Non è una sentenza – prosegue il vicecapogruppo dei deputati rossoverdi – è una pietra tombale sul modello Glovo. Un modello che la Procura di Milano ha chiamato con il suo nome: caporalato. 26mila rider sottopagati, controllati metro per metro, pagati sotto la soglia di povertà, in violazione dell’art 36 della Costituzione che impone un salario per un’esistenza libera e dignitosa.

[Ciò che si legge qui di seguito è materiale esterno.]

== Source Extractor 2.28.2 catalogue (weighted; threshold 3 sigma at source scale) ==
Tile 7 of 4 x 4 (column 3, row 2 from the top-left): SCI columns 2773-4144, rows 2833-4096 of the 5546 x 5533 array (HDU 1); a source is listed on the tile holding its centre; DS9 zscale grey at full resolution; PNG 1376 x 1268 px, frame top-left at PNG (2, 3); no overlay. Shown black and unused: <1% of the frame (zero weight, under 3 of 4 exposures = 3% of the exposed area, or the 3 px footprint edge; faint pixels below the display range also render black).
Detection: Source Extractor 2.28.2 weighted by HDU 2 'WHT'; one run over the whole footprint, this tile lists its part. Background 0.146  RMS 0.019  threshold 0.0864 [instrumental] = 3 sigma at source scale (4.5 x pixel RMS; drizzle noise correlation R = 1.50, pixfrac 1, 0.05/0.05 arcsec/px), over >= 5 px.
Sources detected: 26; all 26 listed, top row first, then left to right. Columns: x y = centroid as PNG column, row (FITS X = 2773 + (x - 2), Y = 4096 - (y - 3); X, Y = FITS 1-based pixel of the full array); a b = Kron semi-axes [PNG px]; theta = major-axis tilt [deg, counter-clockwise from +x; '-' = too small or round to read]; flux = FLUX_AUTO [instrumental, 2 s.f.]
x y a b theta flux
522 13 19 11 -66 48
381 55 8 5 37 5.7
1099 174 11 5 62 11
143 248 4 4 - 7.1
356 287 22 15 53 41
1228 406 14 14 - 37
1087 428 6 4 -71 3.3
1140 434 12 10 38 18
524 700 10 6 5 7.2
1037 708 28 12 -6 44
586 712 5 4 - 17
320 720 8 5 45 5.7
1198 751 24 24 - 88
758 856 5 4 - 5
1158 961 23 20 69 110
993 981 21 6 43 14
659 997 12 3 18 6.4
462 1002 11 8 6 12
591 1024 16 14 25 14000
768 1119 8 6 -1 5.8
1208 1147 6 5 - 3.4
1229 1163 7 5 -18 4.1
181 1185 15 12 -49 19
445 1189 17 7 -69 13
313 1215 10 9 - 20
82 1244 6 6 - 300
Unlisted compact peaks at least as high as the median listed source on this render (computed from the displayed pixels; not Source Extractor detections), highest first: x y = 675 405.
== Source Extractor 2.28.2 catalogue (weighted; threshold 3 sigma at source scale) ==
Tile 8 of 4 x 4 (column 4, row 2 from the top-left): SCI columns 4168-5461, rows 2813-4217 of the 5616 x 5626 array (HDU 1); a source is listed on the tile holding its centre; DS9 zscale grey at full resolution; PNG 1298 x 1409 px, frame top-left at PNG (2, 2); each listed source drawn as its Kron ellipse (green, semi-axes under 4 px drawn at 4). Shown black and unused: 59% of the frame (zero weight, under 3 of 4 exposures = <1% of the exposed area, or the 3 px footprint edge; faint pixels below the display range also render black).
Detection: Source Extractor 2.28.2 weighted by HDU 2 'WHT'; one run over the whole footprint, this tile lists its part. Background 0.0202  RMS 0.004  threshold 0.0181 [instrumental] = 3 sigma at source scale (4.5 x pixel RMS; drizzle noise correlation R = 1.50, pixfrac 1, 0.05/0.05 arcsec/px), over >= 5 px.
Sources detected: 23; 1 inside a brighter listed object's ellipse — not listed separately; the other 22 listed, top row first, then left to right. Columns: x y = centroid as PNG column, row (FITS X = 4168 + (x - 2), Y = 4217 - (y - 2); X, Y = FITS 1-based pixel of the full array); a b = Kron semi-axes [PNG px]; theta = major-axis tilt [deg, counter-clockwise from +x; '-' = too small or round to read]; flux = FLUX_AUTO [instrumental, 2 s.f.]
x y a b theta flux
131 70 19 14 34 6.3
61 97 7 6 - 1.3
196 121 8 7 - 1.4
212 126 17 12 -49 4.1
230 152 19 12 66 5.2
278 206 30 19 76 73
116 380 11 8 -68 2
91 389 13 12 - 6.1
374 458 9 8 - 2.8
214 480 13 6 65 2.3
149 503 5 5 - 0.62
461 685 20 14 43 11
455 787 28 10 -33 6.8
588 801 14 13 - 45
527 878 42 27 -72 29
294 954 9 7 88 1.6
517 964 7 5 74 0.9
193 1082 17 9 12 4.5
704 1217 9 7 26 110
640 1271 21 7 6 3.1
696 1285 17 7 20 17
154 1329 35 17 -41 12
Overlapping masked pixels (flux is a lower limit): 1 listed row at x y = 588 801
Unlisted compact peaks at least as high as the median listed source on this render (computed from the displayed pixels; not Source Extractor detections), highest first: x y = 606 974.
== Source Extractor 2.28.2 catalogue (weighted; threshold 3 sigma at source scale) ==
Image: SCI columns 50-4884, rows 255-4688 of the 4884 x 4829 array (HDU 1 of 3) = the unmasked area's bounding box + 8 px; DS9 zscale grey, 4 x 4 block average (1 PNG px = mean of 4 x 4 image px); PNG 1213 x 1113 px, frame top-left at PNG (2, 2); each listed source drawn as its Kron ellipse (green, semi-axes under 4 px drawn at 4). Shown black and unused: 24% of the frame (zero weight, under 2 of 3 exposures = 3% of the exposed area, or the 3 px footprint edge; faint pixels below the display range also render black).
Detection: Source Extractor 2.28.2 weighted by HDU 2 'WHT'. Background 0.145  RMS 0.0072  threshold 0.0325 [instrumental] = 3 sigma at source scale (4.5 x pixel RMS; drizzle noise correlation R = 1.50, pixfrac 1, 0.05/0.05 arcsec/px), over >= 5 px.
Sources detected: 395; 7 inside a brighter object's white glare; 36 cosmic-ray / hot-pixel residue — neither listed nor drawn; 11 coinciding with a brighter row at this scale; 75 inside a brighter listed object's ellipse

La Procura ha bocciato le finte correzioni dell’azienda: oltre il 30% del lavoro resterebbe gratis. Il PM Storari lo scrive chiaro: vanno assunti come dipendenti. Glovo è sotto amministrazione giudiziaria perché il suo algoritmo è un caporale digitale. Questa sentenza dimostra che il Decreto Primo Maggio funziona se applicato. Ora il GIP Crepaldi vada avanti. Basta neo-schiavismo. Vogliamo contratti, salari, contributi, sicurezza. L’algoritmo non può licenziare. Con tutti i decreti farlocchi che questo governo sforna ogni settimana, ne facciano uno serio: basta lavoro a cottimo. Regolamentino una volta per tutte la subordinazione nell’eterodirezione. Un algoritmo che ti dice dove andare, quanto correre, se lavori o no, ti licenzia, è un padrone. E – conclude Grimaldi – come tale va trattato.